▶ _JOB_:
Quote the rows below word for word, from the first line through the line containing "locality: Eastern New", including that line.

----------------

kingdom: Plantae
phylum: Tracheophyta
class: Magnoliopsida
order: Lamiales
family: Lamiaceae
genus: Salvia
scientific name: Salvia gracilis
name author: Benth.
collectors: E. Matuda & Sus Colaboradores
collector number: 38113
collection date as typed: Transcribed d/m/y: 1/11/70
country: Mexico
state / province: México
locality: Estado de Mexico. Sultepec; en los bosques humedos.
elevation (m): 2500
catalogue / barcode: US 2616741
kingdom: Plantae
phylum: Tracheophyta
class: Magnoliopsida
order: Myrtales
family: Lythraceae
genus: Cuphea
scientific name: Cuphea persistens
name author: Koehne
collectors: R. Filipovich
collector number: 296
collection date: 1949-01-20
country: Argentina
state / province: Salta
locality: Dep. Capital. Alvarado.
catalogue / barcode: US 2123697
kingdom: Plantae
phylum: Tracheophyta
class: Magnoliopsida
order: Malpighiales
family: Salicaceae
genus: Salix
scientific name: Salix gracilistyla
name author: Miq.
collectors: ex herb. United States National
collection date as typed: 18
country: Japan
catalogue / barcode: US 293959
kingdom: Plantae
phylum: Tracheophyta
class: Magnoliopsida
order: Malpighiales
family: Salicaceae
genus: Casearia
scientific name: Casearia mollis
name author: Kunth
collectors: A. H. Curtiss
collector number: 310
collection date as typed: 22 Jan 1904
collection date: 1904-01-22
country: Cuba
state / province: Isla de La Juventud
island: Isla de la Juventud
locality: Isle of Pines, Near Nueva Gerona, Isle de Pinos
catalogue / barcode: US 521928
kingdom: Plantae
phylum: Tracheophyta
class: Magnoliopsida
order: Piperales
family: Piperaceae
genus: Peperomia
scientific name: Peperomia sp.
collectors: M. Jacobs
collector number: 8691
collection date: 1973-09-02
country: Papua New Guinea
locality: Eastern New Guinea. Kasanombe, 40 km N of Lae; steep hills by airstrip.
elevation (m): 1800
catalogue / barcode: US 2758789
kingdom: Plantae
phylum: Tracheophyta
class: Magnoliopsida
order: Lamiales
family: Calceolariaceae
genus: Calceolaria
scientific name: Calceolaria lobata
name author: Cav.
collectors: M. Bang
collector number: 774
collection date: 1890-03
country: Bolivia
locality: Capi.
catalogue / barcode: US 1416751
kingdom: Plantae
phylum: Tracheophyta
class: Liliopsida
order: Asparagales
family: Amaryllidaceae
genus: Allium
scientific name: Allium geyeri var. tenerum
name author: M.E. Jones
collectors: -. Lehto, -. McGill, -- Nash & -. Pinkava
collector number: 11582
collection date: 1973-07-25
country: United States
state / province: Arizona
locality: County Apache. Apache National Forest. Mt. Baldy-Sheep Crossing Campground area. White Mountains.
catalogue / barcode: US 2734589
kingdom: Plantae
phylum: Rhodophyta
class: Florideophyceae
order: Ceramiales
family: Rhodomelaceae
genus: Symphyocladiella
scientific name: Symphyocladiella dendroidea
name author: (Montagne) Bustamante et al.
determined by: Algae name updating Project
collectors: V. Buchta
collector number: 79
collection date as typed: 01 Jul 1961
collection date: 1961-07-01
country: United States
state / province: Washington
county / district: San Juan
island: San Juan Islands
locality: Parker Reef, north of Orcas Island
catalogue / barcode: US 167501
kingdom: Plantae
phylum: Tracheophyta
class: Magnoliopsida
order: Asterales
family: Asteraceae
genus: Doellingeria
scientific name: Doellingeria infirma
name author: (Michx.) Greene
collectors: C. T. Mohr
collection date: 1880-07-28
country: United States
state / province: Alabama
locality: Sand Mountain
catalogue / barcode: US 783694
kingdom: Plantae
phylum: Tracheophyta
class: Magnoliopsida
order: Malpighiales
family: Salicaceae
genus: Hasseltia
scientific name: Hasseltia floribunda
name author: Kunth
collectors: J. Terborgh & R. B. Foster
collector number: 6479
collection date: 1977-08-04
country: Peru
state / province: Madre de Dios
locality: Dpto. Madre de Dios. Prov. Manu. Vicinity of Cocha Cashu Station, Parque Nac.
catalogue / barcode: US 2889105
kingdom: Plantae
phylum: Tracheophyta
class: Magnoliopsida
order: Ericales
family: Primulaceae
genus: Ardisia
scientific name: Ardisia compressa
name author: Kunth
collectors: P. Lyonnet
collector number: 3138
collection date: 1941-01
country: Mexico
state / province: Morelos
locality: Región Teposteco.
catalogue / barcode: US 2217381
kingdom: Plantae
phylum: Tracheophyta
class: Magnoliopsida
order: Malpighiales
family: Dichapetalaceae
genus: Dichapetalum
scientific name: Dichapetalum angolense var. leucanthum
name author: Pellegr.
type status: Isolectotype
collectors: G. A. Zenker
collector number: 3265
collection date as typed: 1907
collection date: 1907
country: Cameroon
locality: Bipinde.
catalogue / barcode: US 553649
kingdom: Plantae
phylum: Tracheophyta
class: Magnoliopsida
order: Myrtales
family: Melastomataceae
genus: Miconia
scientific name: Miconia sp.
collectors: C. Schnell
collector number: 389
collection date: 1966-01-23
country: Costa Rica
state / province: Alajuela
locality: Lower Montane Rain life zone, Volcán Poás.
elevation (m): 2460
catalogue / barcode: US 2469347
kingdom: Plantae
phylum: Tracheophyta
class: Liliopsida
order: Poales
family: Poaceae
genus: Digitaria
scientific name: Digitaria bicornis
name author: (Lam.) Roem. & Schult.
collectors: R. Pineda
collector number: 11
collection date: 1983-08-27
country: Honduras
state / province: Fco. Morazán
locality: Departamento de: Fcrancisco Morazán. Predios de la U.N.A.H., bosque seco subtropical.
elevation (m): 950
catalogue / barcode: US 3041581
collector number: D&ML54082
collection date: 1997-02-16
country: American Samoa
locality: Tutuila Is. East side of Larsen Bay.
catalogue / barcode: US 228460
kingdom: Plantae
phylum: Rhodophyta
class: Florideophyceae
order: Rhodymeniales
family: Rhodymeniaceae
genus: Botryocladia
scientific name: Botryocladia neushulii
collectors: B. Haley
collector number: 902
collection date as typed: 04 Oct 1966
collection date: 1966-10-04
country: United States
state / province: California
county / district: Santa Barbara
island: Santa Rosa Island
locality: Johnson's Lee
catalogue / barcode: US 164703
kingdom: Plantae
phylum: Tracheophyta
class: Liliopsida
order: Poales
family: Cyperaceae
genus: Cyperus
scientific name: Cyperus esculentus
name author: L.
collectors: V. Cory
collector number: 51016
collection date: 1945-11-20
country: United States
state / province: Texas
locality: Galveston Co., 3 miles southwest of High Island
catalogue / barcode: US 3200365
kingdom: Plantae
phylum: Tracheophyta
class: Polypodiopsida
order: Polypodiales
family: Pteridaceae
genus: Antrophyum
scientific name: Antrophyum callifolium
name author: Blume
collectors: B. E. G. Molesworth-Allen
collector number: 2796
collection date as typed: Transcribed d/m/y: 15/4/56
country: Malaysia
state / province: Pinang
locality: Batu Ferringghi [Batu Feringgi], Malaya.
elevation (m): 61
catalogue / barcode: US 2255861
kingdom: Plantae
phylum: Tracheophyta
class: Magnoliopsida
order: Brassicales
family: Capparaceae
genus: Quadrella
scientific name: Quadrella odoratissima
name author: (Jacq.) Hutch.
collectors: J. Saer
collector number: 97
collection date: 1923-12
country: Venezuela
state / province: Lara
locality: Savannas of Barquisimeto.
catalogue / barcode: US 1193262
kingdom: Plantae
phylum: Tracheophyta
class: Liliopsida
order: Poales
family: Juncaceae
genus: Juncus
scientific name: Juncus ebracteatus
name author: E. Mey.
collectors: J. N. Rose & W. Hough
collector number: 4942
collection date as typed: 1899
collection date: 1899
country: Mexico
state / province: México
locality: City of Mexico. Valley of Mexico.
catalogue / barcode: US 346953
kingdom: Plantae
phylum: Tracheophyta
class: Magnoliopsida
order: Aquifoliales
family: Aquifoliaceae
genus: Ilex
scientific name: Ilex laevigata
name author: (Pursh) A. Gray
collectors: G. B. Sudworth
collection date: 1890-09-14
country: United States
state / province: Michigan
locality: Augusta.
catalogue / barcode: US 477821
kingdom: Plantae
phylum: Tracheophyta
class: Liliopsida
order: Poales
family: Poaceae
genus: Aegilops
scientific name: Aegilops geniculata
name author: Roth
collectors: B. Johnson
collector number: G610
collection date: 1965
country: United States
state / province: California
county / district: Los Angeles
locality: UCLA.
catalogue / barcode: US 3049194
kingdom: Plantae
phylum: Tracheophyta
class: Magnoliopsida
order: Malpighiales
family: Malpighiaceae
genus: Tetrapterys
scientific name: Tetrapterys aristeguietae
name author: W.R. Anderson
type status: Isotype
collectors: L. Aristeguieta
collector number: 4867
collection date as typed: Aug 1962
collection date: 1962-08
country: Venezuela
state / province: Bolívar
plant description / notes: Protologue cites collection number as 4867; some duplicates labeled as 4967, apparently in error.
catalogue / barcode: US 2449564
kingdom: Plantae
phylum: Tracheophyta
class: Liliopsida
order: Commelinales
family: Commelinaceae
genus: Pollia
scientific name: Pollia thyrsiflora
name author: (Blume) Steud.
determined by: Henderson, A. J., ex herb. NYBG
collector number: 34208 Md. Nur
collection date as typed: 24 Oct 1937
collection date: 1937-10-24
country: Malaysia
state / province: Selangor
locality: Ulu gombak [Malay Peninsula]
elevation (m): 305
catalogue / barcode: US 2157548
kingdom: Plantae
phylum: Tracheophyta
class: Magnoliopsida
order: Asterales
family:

----------------

▶ _TASK OUTPUT_:
kingdom: Plantae
phylum: Tracheophyta
class: Magnoliopsida
order: Lamiales
family: Lamiaceae
genus: Salvia
scientific name: Salvia gracilis
name author: Benth.
collectors: E. Matuda & Sus Colaboradores
collector number: 38113
collection date as typed: Transcribed d/m/y: 1/11/70
country: Mexico
state / province: México
locality: Estado de Mexico. Sultepec; en los bosques humedos.
elevation (m): 2500
catalogue / barcode: US 2616741
kingdom: Plantae
phylum: Tracheophyta
class: Magnoliopsida
order: Myrtales
family: Lythraceae
genus: Cuphea
scientific name: Cuphea persistens
name author: Koehne
collectors: R. Filipovich
collector number: 296
collection date: 1949-01-20
country: Argentina
state / province: Salta
locality: Dep. Capital. Alvarado.
catalogue / barcode: US 2123697
kingdom: Plantae
phylum: Tracheophyta
class: Magnoliopsida
order: Malpighiales
family: Salicaceae
genus: Salix
scientific name: Salix gracilistyla
name author: Miq.
collectors: ex herb. United States National
collection date as typed: 18
country: Japan
catalogue / barcode: US 293959
kingdom: Plantae
phylum: Tracheophyta
class: Magnoliopsida
order: Malpighiales
family: Salicaceae
genus: Casearia
scientific name: Casearia mollis
name author: Kunth
collectors: A. H. Curtiss
collector number: 310
collection date as typed: 22 Jan 1904
collection date: 1904-01-22
country: Cuba
state / province: Isla de La Juventud
island: Isla de la Juventud
locality: Isle of Pines, Near Nueva Gerona, Isle de Pinos
catalogue / barcode: US 521928
kingdom: Plantae
phylum: Tracheophyta
class: Magnoliopsida
order: Piperales
family: Piperaceae
genus: Peperomia
scientific name: Peperomia sp.
collectors: M. Jacobs
collector number: 8691
collection date: 1973-09-02
country: Papua New Guinea
locality: Eastern New Guinea. Kasanombe, 40 km N of Lae; steep hills by airstrip.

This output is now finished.